High earners 'can expect relaxing retirement but stress rises for lower paid'

Three senior girlfriends having fun in the park
Three senior girlfriends having fun in the park

People in high-status jobs can look forward to years of relaxing, stress-free retirement - but the same may not be true for those at the other end of the pay scale, new research has shown.

Health inequalities between the haves and have-nots do not narrow for pensioners, despite the higher stress levels associated with lower-grade jobs.

Instead, the gap appears to widen after retirement, the study of 1,143 working and retired Whitehall civil servants found.

Hormone tests showed that, on average, those who had recently picked up their pensions appeared to be less stressed than they were in work.

But more detailed analysis revealed that workers in low grade occupations remained more stressed than their top level counterparts after retirement. In fact, their relative stress levels increased.

Lead researcher Professor Tarani Chandola, from the University of Manchester, said: "It may seem counter-intuitive that stopping low status work which may be stressful does not reduce biological levels of stress.

"This may be because workers who retire from low-status jobs often face financial and other pressures in retirement.

"This study suggests that people's stress levels are not just determined by immediate circumstances, but by long run factors over the course of their lives."

Stress can be measured by testing levels of the hormone cortisol in saliva over the course of the day.

Usually, levels of the stress hormone peak around 30 minutes after waking and fall to their lowest point by bedtime. In a stressed person the "diurnal slope" is flatter, so that cortisol levels remain higher at the end of the day.

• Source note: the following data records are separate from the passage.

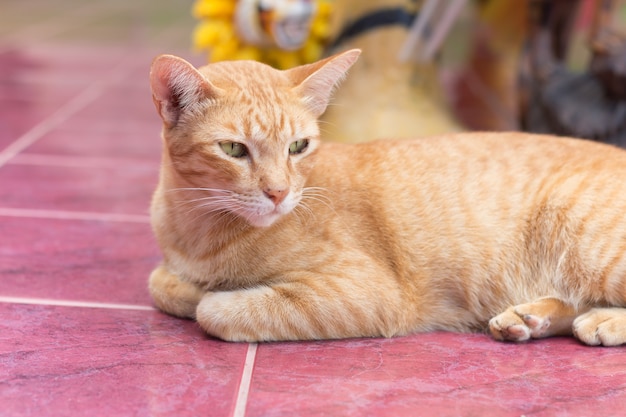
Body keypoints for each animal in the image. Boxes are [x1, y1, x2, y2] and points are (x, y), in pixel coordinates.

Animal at [147, 48, 626, 344]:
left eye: (298, 147)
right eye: (233, 149)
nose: (279, 193)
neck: (196, 229)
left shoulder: (368, 293)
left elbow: (216, 310)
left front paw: (211, 295)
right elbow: (161, 283)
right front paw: (189, 286)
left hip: (584, 236)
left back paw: (600, 320)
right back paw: (528, 318)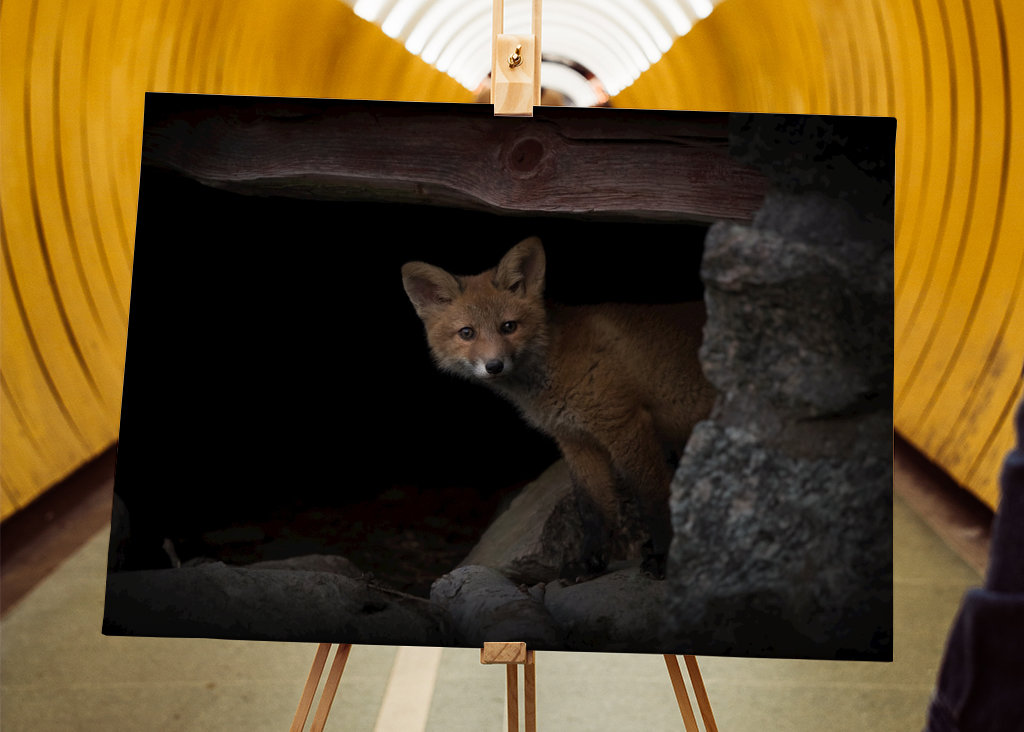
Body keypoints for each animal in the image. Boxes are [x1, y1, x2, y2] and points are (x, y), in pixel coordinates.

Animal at [401, 236, 716, 572]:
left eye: (508, 327)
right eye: (467, 333)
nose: (494, 365)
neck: (555, 367)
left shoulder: (625, 425)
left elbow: (653, 498)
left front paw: (663, 556)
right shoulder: (575, 440)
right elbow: (593, 509)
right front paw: (588, 564)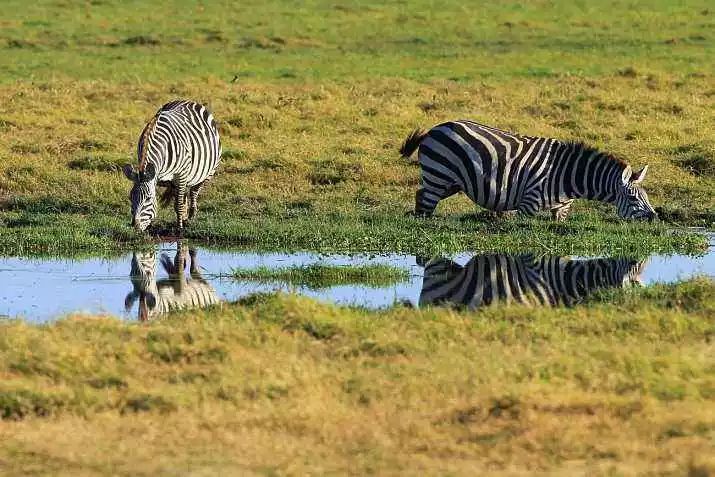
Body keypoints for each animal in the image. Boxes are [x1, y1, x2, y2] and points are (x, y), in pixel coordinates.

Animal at [124, 100, 221, 232]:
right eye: (130, 197)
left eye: (148, 198)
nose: (136, 226)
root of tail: (187, 101)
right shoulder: (160, 178)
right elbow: (177, 203)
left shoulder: (181, 175)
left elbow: (178, 205)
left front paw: (179, 228)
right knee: (185, 196)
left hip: (208, 172)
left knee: (194, 191)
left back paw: (191, 215)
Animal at [400, 121, 656, 221]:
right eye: (633, 198)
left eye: (646, 197)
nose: (655, 217)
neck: (567, 176)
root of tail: (436, 128)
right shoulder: (528, 204)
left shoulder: (561, 209)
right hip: (439, 175)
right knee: (426, 201)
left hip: (450, 182)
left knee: (421, 195)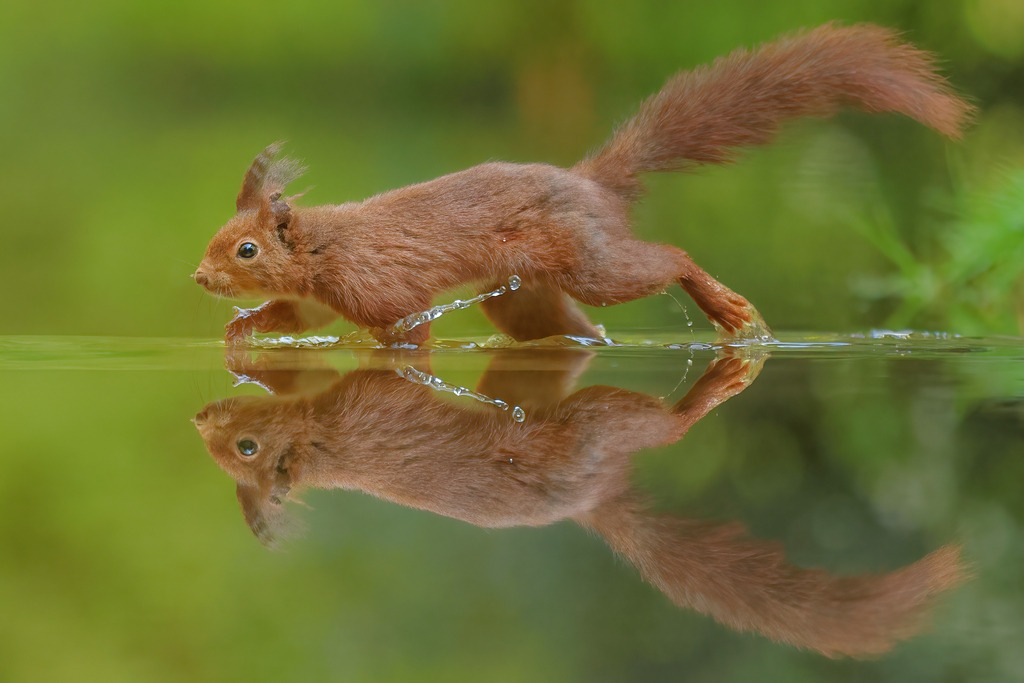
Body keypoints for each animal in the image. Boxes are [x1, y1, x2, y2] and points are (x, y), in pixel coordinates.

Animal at [192, 23, 973, 346]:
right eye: (220, 240)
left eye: (245, 250)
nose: (199, 279)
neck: (322, 247)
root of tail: (590, 182)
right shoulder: (315, 300)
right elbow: (291, 320)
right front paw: (241, 331)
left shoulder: (381, 285)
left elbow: (404, 328)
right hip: (524, 295)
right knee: (572, 328)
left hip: (590, 262)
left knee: (667, 260)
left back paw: (730, 310)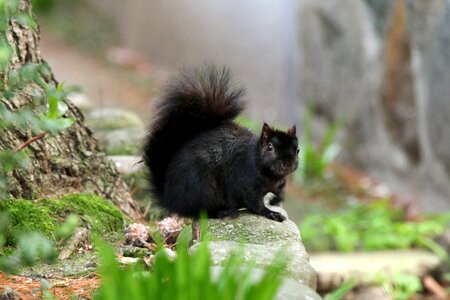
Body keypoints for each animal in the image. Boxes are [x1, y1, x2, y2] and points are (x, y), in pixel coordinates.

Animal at [143, 65, 298, 221]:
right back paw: (225, 212)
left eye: (297, 150)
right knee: (201, 212)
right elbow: (254, 203)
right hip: (203, 189)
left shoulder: (279, 183)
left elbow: (280, 191)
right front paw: (271, 213)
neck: (270, 175)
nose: (288, 163)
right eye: (270, 147)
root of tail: (170, 199)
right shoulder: (244, 179)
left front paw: (276, 199)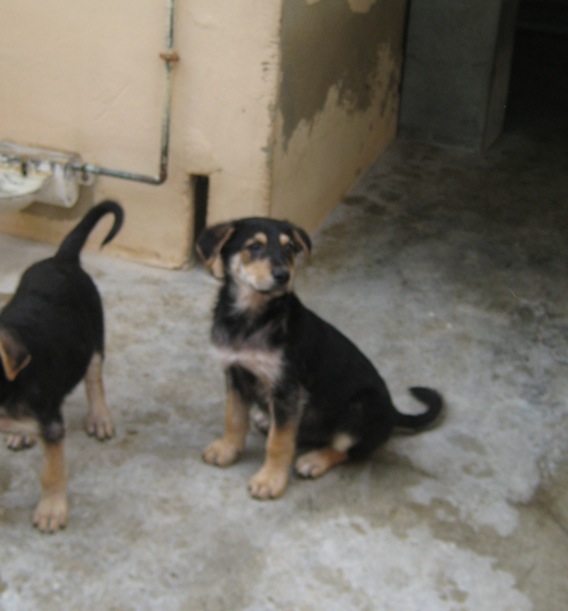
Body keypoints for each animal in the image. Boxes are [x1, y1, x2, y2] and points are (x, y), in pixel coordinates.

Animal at [0, 200, 123, 532]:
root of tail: (62, 259)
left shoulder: (53, 426)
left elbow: (52, 473)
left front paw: (51, 511)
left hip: (94, 337)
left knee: (95, 381)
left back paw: (100, 418)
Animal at [196, 220, 444, 502]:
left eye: (290, 248)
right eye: (254, 246)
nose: (283, 275)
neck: (253, 317)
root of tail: (393, 413)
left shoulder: (287, 388)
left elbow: (279, 442)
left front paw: (270, 479)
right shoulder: (235, 373)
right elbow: (234, 418)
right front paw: (227, 449)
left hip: (360, 408)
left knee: (348, 449)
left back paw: (314, 460)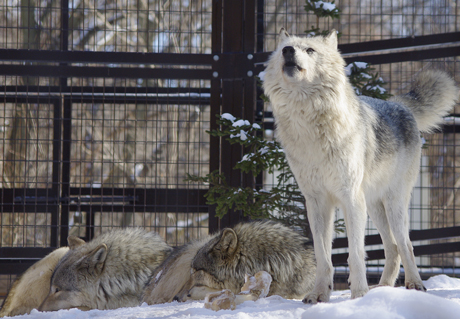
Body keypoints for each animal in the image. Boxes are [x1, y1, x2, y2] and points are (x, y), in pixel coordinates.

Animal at [264, 28, 458, 304]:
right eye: (285, 48)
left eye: (310, 50)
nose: (288, 51)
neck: (310, 125)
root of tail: (398, 104)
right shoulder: (316, 203)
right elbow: (323, 257)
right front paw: (319, 295)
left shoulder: (350, 199)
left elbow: (355, 254)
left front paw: (358, 295)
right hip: (374, 207)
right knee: (392, 247)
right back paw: (383, 288)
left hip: (393, 204)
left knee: (406, 245)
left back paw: (414, 284)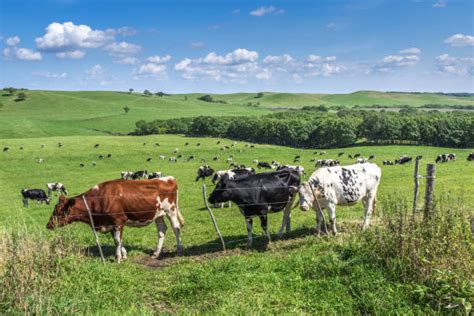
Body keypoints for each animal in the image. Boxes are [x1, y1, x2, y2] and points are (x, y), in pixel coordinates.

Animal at [45, 178, 183, 262]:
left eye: (59, 210)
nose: (48, 225)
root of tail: (169, 179)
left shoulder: (118, 221)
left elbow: (117, 241)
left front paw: (118, 258)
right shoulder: (111, 223)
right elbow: (118, 240)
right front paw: (124, 255)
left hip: (171, 210)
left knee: (176, 228)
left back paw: (179, 249)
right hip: (158, 214)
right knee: (162, 230)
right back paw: (156, 253)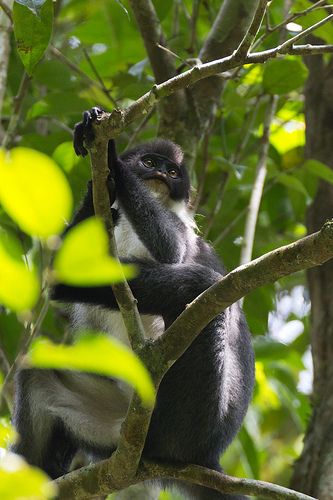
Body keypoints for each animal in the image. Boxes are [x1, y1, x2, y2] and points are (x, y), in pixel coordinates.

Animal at [11, 107, 253, 498]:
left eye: (173, 172)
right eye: (150, 163)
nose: (160, 175)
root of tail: (207, 458)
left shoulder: (183, 229)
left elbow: (173, 252)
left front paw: (110, 159)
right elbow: (70, 270)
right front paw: (99, 175)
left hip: (190, 420)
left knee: (201, 286)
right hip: (113, 424)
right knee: (36, 371)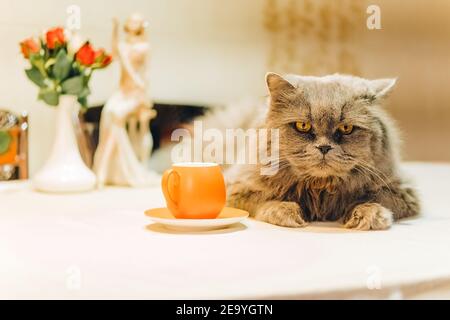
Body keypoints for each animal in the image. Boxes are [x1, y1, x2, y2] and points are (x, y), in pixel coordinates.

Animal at [227, 73, 420, 230]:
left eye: (346, 128)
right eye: (303, 126)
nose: (324, 148)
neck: (321, 189)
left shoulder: (402, 191)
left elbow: (369, 199)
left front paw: (369, 214)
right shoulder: (238, 188)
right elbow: (267, 201)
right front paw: (286, 211)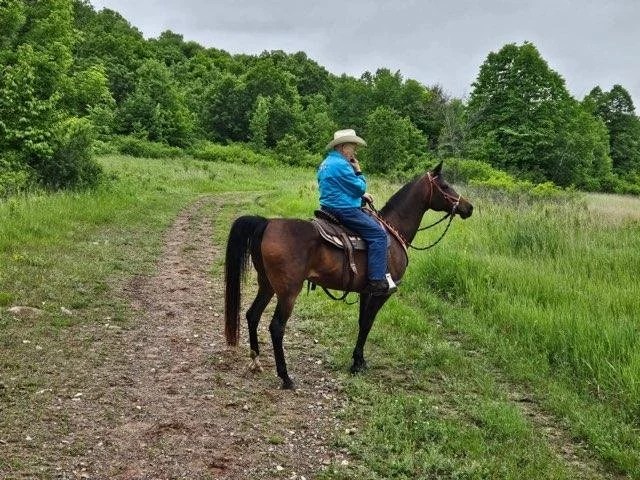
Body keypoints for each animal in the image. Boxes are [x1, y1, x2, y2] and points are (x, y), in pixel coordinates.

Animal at [224, 161, 473, 389]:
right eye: (445, 185)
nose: (468, 207)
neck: (392, 231)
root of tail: (267, 224)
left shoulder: (366, 291)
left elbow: (362, 322)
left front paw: (359, 360)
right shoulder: (383, 292)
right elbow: (368, 323)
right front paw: (356, 364)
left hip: (267, 285)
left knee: (252, 315)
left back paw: (255, 361)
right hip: (288, 292)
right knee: (276, 327)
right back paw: (285, 377)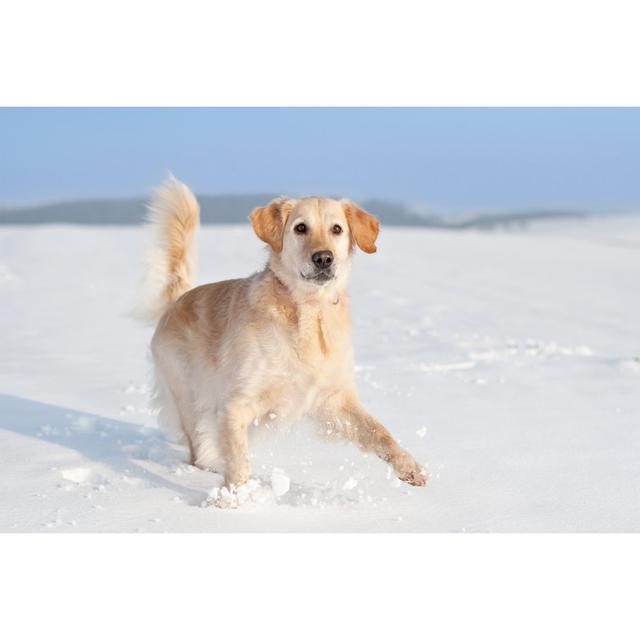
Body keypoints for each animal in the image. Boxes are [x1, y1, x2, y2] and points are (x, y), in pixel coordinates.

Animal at [134, 176, 424, 500]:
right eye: (300, 227)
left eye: (337, 229)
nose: (323, 258)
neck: (308, 309)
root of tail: (178, 300)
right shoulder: (236, 405)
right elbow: (239, 463)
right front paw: (230, 500)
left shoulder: (334, 400)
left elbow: (379, 432)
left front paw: (409, 467)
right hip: (189, 398)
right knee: (199, 450)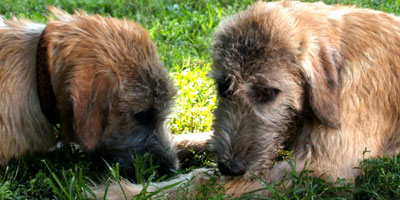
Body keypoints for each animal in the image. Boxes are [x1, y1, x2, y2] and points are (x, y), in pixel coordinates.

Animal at [93, 0, 400, 198]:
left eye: (268, 92)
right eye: (223, 86)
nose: (230, 167)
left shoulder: (326, 168)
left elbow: (204, 183)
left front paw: (122, 192)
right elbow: (204, 141)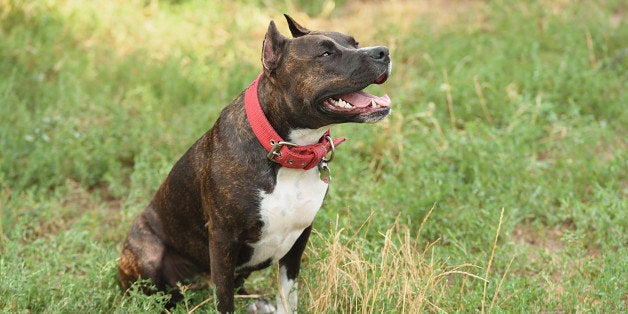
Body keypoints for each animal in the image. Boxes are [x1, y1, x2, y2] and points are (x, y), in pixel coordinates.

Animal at [118, 13, 390, 312]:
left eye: (355, 43)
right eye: (325, 53)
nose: (383, 51)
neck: (286, 151)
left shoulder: (299, 239)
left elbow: (287, 294)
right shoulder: (223, 241)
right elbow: (225, 299)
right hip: (149, 254)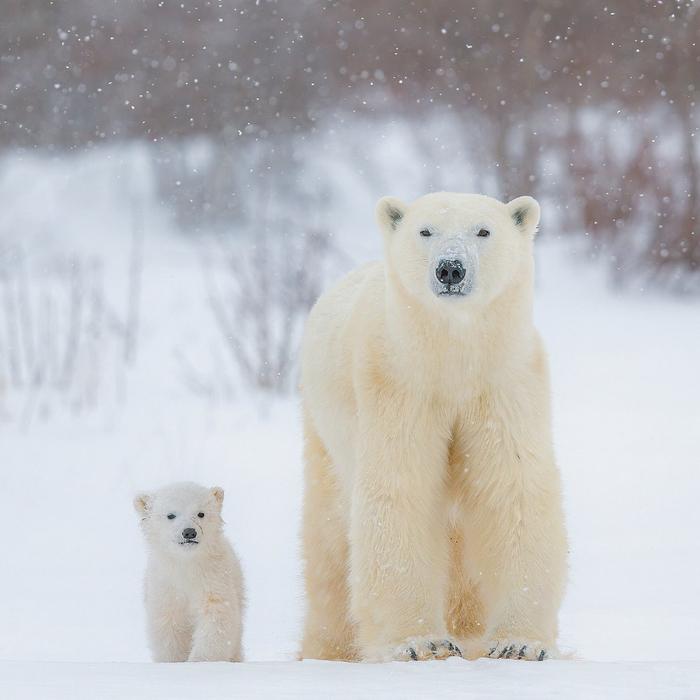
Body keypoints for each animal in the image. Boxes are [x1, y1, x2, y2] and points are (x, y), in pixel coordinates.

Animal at [134, 482, 246, 660]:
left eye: (201, 513)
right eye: (170, 515)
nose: (189, 532)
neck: (186, 564)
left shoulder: (214, 579)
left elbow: (216, 618)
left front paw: (198, 660)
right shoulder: (165, 587)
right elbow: (169, 627)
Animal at [298, 193, 568, 660]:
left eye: (483, 230)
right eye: (425, 231)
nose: (450, 269)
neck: (451, 356)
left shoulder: (504, 381)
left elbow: (512, 489)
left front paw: (520, 644)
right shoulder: (398, 383)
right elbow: (400, 490)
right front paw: (420, 644)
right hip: (323, 431)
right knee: (329, 542)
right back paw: (327, 650)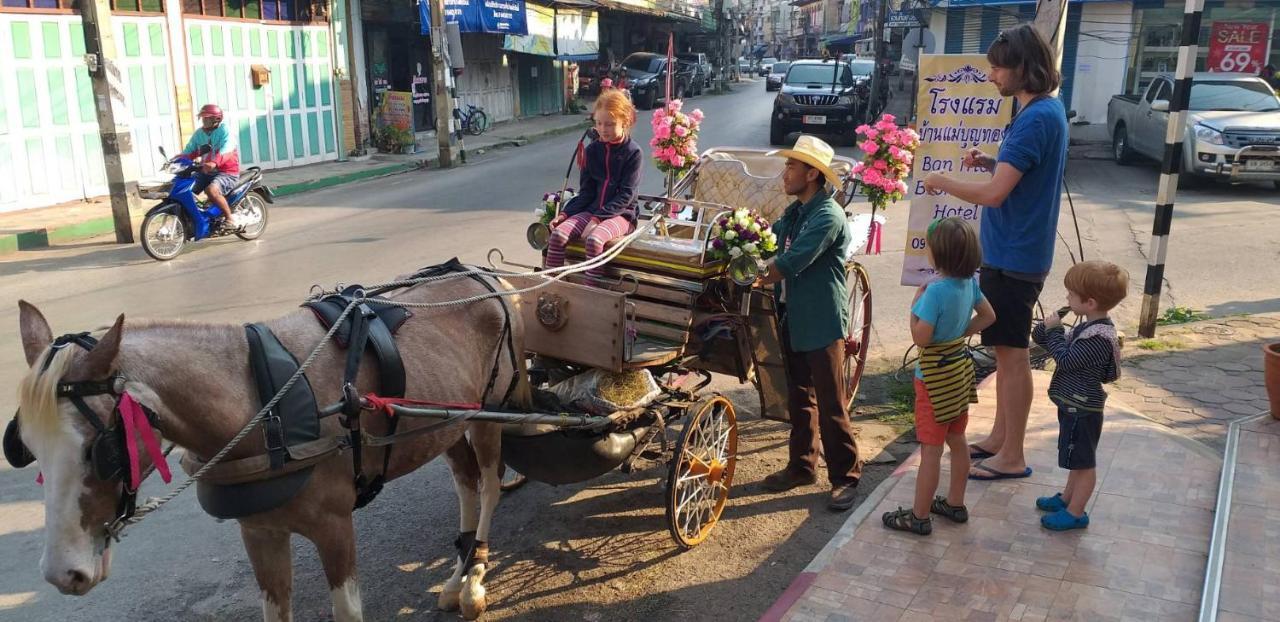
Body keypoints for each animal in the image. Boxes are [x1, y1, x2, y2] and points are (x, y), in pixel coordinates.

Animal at [11, 268, 529, 622]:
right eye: (26, 448)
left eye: (99, 450)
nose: (61, 574)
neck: (265, 407)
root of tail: (488, 277)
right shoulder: (260, 532)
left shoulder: (335, 528)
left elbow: (347, 611)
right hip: (445, 424)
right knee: (466, 484)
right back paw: (457, 575)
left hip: (488, 416)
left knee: (488, 486)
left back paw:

Having a cortisol pattern that indicates stress is known to increase the risk of dying from heart disease over a period of several years.

For the civil servants' study, published in the Journal of Gerontology, the researchers compared cortisol diurnal slopes between the different groups of workers.

The scientists concluded: "Socio-economic differences in a biomarker associated with stress increase, rather than decrease, around the retirement period.

"These biological differences associated with transitions into retirement for different occupational groups may partly explain the pattern of widening social inequalities in health in early old age."